3
votes

I am very confused what is the difference between csymf and csym in prolog, when I am using

?-code_type(X,csym).

X = 48 ;
X = 49 ;
....

?-code_type(X,csymf).

X = 65;
X = 66;
....

Would you please someone tell me what X should be exactly, I read the manual of SWI-prolog in this part and it is mentioned that

csym :Char is a letter (upper- or lowercase), digit or the underscore (_). These are valid C and Prolog symbol characters.

csymf :Char is a letter (upper- or lowercase) or the underscore (_). These are valid first characters for C and Prolog symbols.

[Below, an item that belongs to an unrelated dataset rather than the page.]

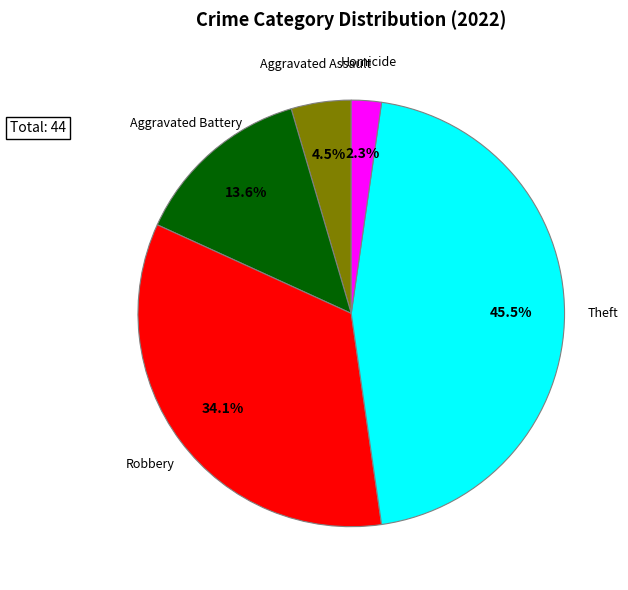

Is there any slice that represents more than half of the pie?

No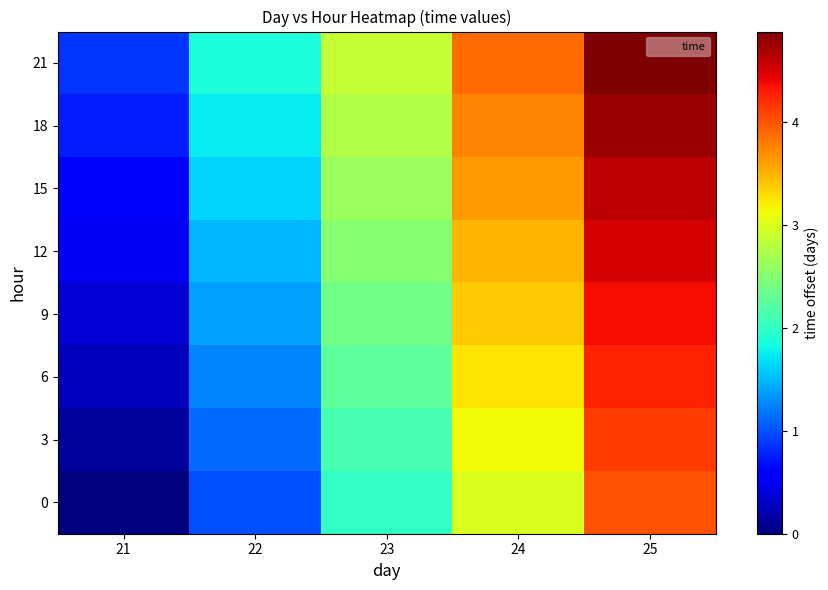

Which has a higher value, 25 or 21?

25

So would you please provide me with some examples ?

Thanks

1
Use char_type/2 and be aware that only Latin-1 characters are generated. Yet, char_type/2 is defined for all Unicode characters. This is very SWI-specific. - false
?-char_type(A,cymf). will give me all starting letters that can cymf type starts with, including letters capital and small,underscore, and also ?, and some latin letters. ?- char_type(A,csym). gives me all starting character for the csym including numbers, letters wether capital or small and also latin characters, so I think that char_type(A,cymf),is a subset of char_type(A,cymf). Thanks for providing me such predicate to use. - Yasmin

1 Answers

2
votes

You already have found the relevant descriptions, that state that code_type(Code, Type) holds a relation between a character code and his classification.

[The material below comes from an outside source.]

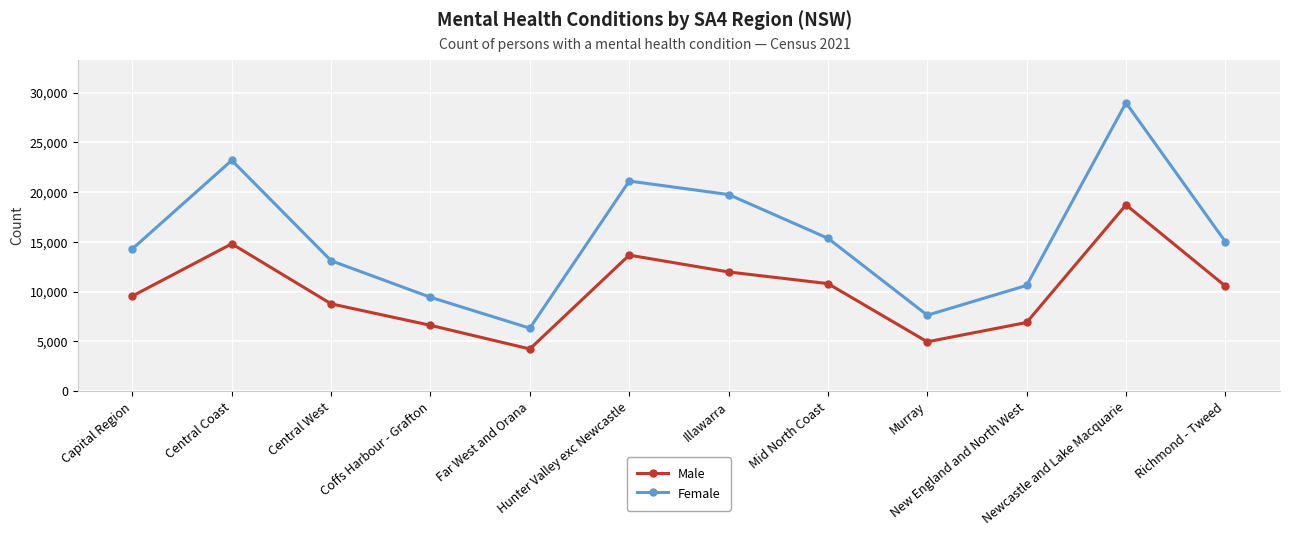

True or false: Female has a value of 28972 at Newcastle and Lake Macquarie.

True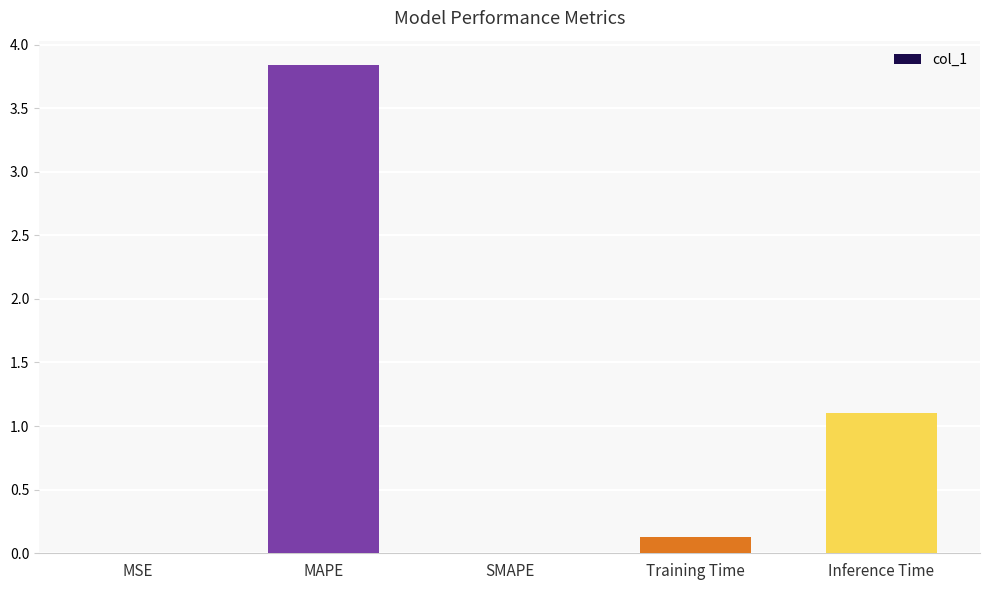

What is the ratio of the value at Training Time to the value at Inference Time?

0.1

I think the manual is a bit misleading, because Prolog symbols are different than C (or Java, to say) symbols. These latter can be described with a regular expression like [_a-zA-Z][_a-zA-Z0-9]*, equivalent to the readable descriptions you cite.

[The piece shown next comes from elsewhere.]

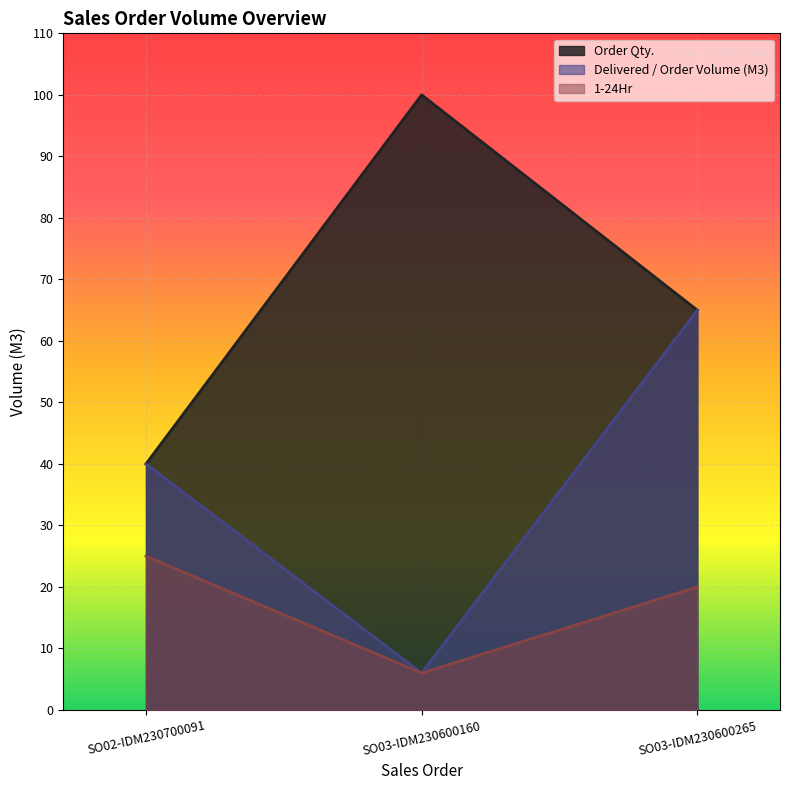

How many lines are shown in the chart?

3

Then c9 is a valid C symbol, while 9c is not (a digit cant start a symbol).

To inspect all 'properties' of a character (I assume you are aware of differences between character code - an integer - and the encoded character - localized), you could use

?- char_type(v,T).
T = alnum ;
T = alpha ;
T = csym ;
T = csymf ;
T = ascii ;
T = graph ;
T = lower ;
T = lower('V') ;
T = to_lower('V') ;
T = to_upper(v) ;
false.

Then v could start a C symbol.

?- char_type('7',T).
T = alnum ;
T = csym ;
T = ascii ;
T = digit ;
T = graph ;
T = to_lower('7') ;
T = to_upper('7') ;
T = digit(7) ;
T = xdigit(7).

We miss csymf here, then 7 cannot start a C symbol.

To get all the characters that can start a C symbol, you could use

?- forall(char_type(X,csymf),write(X)).
ABCDEFGHIJKLMNOPQRSTUVWXYZ_abcdefghijklmnopqrstuvwxyzªµºÀÁÂÃÄÅÆÇÈÉÊËÌÍÎÏÐÑÒÓÔÕÖØÙÚÛÜÝÞßàáâãäåæçèéêëìíîïðñòóôõöøùúûüýþÿ
true.

I think your result could be different than mine, depending on your locale.